Dono de seu trabalho, pode o homem fazê-lo frutificar muito, pela aplicação do seu próprio talento e por sua diligência. O homem é, pois, naturalmente dono dos frutos do seu trabalho que excedam suas necessidades de consumo, e que constituem para ele uma garantia para as incertezas do futuro. É o ponto de partida do que chamamos capital. Este pode ser representado indiferentemente por bens móveis ou imóveis, empresas agrícolas, industriais, comerciais, etc.
O direito do trabalhador a seu salário e o do proprietário a seu capital não são, pois, antagônicos. Brotam da mesma raiz, que é o direito do homem livre, de dispor de si.

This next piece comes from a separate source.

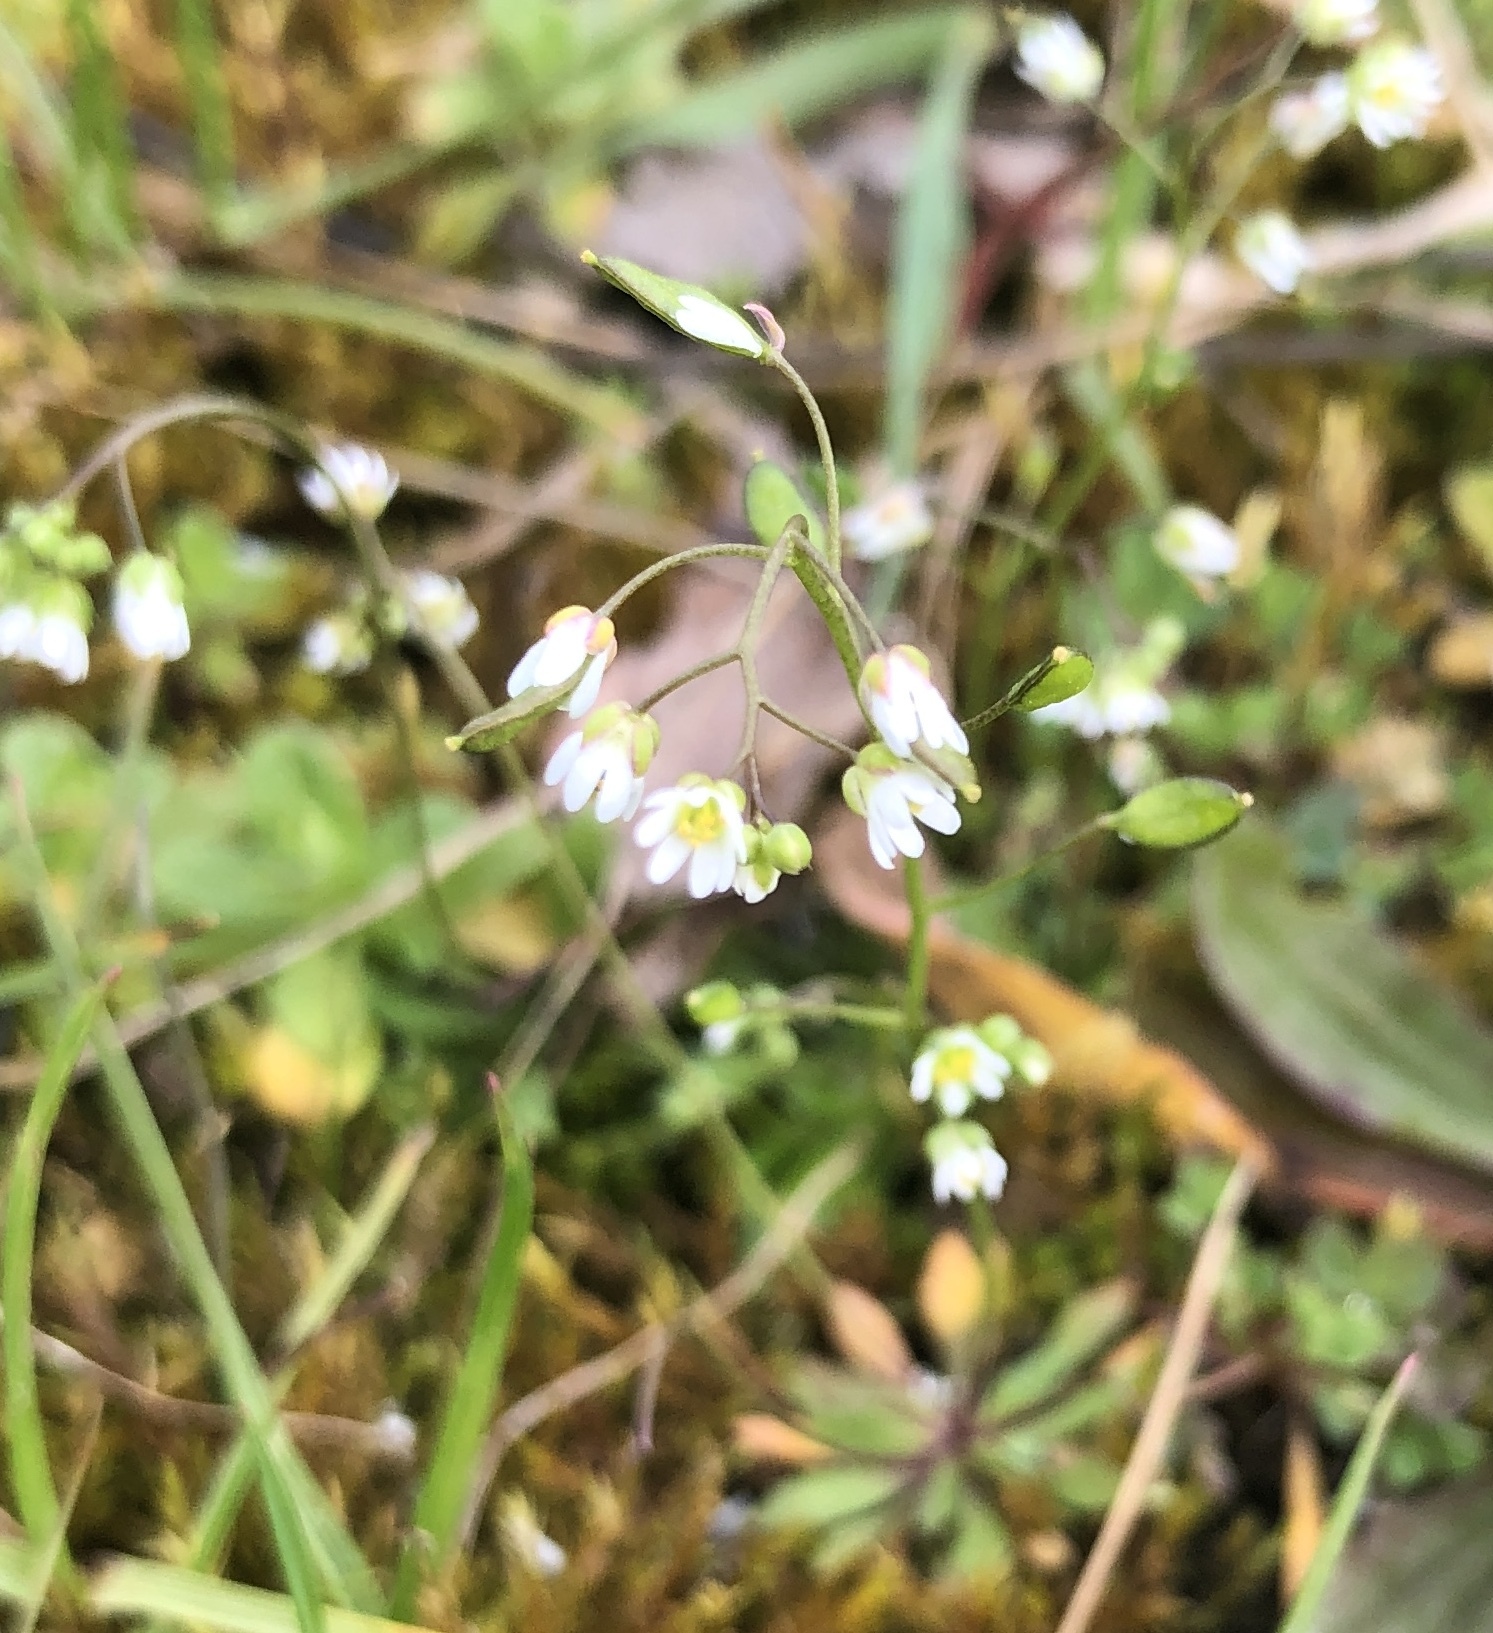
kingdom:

Em suma, o direito de propriedade é um direito natural: nasce da ordem natural instituída por Deus.
Os esquerdistas fingem ignorar este ponto, e apresentam o direito de propriedade como contrário ao trabalhador. E proclamam a necessidade de o suprimir.
Se se lhes objeta que todo direito natural é sagrado, e não pode ser abolido pelo Estado, redarguem que os direitos naturais se distinguem segundo Santo Tomás em primários e secundários, e que estes últimos podem ser abolidos pelo Estado. Ora, dizem, o direito de propriedade é secundário.
Sem entrarmos na explanação da controvérsia relativa a ser o direito de propriedade um direito natural primário ou secundário, acentuamos que, máxime sendo secundário, pode ele ser objeto de limitações legais, pode a propriedade privada até ser supressa em um caso ou outro; porém, em qualquer hipótese essa supressão se deve entender como referente a estas ou aquelas propriedades em concreto e nunca pode chegar à abolição — clara ou velada — do instituto da propriedade privada. Pois tal abolição seria indefensável em termos de doutrina católica.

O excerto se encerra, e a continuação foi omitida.